Je suis convaincue qu’il n’y a pas que la maladie qui nous offre cette opportunité d’ouvrir le temps pour aller toucher à son éternité. Mais la maladie est la plus « efficace » pour nous faire faire ce trajet. Elle nous enlève tout, du jour au lendemain: nos certitudes, notre sentiment de puissance, notre sentiment d’immortalité. Elle nous ouvre les mains, à tel point qu’alors, le temps peut s’offrir sans mesure et gratuitement.

Cet article comporte 2 commentaires

  1. Quelle justesse dans les propos! Il faut avoir traversé la maladie pour s’exprimer de cette manière. Je suis moi-même atteinte du cancer de la vessie qui est tenace et malgré les traitements et chirurgies reçus depuis 5 ans, il refait toujours surface.
    Je me demande quand j’en viendrai à bout mais je garde espoir de le vaincre un jour.

    Les questions relatives à ma vie, ma mission sur terre et le temps qu’il me reste sont très présentes à mon esprit.

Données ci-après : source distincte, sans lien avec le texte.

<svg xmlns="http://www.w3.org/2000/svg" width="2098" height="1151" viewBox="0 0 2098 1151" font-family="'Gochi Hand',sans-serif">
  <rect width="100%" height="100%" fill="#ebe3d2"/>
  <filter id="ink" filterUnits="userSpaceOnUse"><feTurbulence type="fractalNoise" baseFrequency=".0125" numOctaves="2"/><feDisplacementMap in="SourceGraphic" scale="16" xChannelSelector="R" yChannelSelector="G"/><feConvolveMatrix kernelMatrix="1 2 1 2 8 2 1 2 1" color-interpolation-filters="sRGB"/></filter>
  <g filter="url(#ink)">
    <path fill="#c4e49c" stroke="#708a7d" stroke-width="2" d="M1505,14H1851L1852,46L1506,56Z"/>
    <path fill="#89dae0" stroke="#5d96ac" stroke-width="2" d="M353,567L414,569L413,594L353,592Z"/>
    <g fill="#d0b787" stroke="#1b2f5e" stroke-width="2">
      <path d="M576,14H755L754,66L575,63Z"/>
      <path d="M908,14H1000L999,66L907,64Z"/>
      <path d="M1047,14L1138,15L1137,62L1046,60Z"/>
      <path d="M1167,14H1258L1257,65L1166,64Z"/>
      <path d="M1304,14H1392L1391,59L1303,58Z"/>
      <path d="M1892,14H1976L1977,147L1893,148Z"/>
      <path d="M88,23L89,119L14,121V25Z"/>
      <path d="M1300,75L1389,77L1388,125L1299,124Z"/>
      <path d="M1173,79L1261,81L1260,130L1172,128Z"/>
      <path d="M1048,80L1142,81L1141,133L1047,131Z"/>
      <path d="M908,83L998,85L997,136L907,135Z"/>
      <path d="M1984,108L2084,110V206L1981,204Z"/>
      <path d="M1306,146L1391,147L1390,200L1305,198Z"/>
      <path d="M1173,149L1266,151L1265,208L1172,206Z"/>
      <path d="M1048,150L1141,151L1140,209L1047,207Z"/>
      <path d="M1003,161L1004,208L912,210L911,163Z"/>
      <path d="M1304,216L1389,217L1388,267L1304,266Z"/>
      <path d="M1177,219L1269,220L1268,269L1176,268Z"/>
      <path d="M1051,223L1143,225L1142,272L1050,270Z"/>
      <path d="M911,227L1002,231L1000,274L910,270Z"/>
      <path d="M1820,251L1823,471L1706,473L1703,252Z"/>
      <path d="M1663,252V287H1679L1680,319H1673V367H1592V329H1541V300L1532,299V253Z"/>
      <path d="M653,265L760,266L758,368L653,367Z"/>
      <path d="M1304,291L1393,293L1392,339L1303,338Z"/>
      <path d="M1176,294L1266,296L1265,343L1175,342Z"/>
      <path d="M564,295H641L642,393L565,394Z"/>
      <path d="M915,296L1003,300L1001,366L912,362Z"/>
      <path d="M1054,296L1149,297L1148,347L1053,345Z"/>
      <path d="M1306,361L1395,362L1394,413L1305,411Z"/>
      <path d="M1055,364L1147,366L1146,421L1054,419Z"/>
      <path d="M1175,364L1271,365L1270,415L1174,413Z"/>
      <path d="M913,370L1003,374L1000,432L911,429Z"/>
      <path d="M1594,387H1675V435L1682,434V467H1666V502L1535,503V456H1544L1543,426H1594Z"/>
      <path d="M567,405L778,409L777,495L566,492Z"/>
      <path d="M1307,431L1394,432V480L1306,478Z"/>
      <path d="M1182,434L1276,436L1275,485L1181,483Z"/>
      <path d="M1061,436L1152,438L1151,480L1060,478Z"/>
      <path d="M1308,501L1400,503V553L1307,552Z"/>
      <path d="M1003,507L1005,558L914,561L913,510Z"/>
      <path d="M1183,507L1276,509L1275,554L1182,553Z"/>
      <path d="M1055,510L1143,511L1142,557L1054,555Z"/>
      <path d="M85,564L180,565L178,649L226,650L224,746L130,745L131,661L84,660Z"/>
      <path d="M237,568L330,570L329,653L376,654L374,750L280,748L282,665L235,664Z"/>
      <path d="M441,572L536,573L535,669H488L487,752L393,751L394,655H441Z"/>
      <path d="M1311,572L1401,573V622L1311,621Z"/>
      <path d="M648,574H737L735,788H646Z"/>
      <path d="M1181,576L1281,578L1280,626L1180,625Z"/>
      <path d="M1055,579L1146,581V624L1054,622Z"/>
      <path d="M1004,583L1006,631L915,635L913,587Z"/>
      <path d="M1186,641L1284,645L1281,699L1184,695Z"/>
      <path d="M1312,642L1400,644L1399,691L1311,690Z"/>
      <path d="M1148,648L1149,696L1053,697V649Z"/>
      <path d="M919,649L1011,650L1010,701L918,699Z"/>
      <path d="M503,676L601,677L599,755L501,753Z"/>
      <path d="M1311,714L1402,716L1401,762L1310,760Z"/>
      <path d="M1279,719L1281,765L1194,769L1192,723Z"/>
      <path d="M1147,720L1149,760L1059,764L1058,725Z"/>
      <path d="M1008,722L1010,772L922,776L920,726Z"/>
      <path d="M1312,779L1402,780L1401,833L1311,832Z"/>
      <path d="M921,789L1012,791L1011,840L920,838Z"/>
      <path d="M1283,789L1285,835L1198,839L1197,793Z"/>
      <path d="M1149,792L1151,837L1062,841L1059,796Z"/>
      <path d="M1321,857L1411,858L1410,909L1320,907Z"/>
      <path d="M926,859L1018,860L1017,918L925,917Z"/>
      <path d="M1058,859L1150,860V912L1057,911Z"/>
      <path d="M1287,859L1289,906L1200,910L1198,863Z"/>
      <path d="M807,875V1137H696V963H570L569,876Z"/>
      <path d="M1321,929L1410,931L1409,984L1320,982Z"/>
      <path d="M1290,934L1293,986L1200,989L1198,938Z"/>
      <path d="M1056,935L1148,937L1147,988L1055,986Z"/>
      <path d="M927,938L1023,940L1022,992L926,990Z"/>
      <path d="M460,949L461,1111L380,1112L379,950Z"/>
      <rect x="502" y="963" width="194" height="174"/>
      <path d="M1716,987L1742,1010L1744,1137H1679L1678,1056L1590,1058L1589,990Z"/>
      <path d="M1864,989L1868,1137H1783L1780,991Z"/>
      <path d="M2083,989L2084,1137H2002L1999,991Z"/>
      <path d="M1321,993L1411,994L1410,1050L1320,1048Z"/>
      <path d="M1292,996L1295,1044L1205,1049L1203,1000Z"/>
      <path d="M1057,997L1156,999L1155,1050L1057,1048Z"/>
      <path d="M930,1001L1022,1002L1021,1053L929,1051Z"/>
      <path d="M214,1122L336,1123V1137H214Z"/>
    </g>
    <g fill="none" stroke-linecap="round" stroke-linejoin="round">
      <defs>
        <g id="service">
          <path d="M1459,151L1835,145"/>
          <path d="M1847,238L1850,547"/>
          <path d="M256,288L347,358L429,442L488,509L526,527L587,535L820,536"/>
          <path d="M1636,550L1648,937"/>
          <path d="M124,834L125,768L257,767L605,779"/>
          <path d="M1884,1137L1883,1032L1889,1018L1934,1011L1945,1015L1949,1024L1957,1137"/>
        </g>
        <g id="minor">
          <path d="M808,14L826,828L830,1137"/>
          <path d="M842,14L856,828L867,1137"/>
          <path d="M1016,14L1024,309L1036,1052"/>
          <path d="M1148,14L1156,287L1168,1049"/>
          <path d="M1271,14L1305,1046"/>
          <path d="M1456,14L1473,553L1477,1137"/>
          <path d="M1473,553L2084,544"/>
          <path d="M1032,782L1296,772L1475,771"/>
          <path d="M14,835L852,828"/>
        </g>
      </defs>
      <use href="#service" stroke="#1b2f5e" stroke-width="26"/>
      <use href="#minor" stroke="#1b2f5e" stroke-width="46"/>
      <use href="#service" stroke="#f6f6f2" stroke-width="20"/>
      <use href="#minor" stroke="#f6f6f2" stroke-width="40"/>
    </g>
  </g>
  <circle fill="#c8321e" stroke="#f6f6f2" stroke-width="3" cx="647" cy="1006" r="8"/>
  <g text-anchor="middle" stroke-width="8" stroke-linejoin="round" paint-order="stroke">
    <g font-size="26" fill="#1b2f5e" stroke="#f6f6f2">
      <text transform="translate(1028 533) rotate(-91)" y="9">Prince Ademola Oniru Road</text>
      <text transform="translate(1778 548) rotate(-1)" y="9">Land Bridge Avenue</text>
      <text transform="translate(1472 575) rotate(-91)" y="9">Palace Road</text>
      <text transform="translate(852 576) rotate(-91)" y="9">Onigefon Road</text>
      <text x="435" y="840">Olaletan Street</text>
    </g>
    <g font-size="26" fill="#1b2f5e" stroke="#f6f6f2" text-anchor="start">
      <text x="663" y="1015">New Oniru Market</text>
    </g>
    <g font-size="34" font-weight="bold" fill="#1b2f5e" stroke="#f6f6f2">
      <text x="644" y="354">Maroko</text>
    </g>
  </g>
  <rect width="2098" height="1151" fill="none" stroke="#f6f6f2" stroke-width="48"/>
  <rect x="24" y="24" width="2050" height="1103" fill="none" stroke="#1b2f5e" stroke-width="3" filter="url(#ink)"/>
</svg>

    J’avoue que depuis 5 ans, j’ai énormément changé ma relation au temps et ma manière d’aborder mes journées. J’ai arrêté de travailler et je m’efforce de faire le principal en accordant moins de temps au ménage et autres choses auxquelles j’accordais trop d’importance pour me consacrer à l’essentiel, soit profiter de mon temps et faire ce qui me tente le plus souvent possible.

    J’ai conservé les activités qui me rendent heureuse et je remercie le Ciel pour chaque journée qui m’est donnée.

    Merci Christine pour ces magnifiques textes qui incitent à réfléchir et nous aident à remettre les pendules à l’heure.